**What is expected**. Would you repeat exactly the part of the listing below that runs from the line containing "Website zu gewährleisten, die Nutzung" down to the line containing "Aquest és un", inclusive, and nothing else?

**Task data**.
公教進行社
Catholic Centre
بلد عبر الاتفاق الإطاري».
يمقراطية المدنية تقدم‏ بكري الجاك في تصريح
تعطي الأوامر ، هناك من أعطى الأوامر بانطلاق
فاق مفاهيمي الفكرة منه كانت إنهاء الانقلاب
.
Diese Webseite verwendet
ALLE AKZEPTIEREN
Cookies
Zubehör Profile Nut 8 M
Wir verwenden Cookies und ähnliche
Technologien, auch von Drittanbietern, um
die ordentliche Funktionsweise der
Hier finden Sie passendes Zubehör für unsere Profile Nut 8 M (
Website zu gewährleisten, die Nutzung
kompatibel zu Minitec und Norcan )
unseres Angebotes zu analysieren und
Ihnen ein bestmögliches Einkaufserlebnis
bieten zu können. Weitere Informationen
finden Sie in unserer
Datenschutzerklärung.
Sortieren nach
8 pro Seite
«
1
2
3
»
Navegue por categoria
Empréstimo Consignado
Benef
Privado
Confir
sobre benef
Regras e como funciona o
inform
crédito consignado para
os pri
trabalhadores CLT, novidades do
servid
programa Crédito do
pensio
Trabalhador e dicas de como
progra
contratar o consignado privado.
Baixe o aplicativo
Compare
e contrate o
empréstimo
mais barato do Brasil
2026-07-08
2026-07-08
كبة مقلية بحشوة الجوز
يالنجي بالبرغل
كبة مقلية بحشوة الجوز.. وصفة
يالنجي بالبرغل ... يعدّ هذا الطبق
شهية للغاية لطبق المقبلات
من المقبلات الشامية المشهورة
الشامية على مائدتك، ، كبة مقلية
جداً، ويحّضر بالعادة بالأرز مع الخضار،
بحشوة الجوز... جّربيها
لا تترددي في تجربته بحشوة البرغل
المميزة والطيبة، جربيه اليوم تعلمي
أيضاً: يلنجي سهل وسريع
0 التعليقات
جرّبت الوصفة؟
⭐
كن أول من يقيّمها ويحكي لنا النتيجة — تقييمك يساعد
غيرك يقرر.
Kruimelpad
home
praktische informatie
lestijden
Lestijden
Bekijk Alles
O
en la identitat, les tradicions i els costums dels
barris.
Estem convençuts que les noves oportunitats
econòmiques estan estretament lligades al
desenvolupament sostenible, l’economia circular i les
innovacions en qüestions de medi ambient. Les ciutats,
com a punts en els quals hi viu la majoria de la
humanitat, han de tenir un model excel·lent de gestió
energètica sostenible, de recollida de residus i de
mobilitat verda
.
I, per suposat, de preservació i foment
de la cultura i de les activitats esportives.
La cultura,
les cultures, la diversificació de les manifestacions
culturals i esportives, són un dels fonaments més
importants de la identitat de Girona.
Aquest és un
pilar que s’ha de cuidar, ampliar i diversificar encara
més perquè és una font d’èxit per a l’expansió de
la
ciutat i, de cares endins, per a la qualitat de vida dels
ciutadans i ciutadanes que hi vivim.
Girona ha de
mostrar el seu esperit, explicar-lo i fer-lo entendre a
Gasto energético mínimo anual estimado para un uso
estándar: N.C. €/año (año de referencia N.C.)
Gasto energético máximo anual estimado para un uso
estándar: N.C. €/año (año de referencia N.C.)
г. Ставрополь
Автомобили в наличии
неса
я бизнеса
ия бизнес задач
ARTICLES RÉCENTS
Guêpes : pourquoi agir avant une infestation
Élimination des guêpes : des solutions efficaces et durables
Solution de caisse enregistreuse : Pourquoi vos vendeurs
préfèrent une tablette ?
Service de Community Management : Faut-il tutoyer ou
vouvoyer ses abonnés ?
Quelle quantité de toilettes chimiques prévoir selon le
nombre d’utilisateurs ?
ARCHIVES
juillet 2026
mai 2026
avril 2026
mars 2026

**Answer to this exercise**.
Website zu gewährleisten, die Nutzung
kompatibel zu Minitec und Norcan )
unseres Angebotes zu analysieren und
Ihnen ein bestmögliches Einkaufserlebnis
bieten zu können. Weitere Informationen
finden Sie in unserer
Datenschutzerklärung.
Sortieren nach
8 pro Seite
«
1
2
3
»
Navegue por categoria
Empréstimo Consignado
Benef
Privado
Confir
sobre benef
Regras e como funciona o
inform
crédito consignado para
os pri
trabalhadores CLT, novidades do
servid
programa Crédito do
pensio
Trabalhador e dicas de como
progra
contratar o consignado privado.
Baixe o aplicativo
Compare
e contrate o
empréstimo
mais barato do Brasil
2026-07-08
2026-07-08
كبة مقلية بحشوة الجوز
يالنجي بالبرغل
كبة مقلية بحشوة الجوز.. وصفة
يالنجي بالبرغل ... يعدّ هذا الطبق
شهية للغاية لطبق المقبلات
من المقبلات الشامية المشهورة
الشامية على مائدتك، ، كبة مقلية
جداً، ويحّضر بالعادة بالأرز مع الخضار،
بحشوة الجوز... جّربيها
لا تترددي في تجربته بحشوة البرغل
المميزة والطيبة، جربيه اليوم تعلمي
أيضاً: يلنجي سهل وسريع
0 التعليقات
جرّبت الوصفة؟
⭐
كن أول من يقيّمها ويحكي لنا النتيجة — تقييمك يساعد
غيرك يقرر.
Kruimelpad
home
praktische informatie
lestijden
Lestijden
Bekijk Alles
O
en la identitat, les tradicions i els costums dels
barris.
Estem convençuts que les noves oportunitats
econòmiques estan estretament lligades al
desenvolupament sostenible, l’economia circular i les
innovacions en qüestions de medi ambient. Les ciutats,
com a punts en els quals hi viu la majoria de la
humanitat, han de tenir un model excel·lent de gestió
energètica sostenible, de recollida de residus i de
mobilitat verda
.
I, per suposat, de preservació i foment
de la cultura i de les activitats esportives.
La cultura,
les cultures, la diversificació de les manifestacions
culturals i esportives, són un dels fonaments més
importants de la identitat de Girona.
Aquest és un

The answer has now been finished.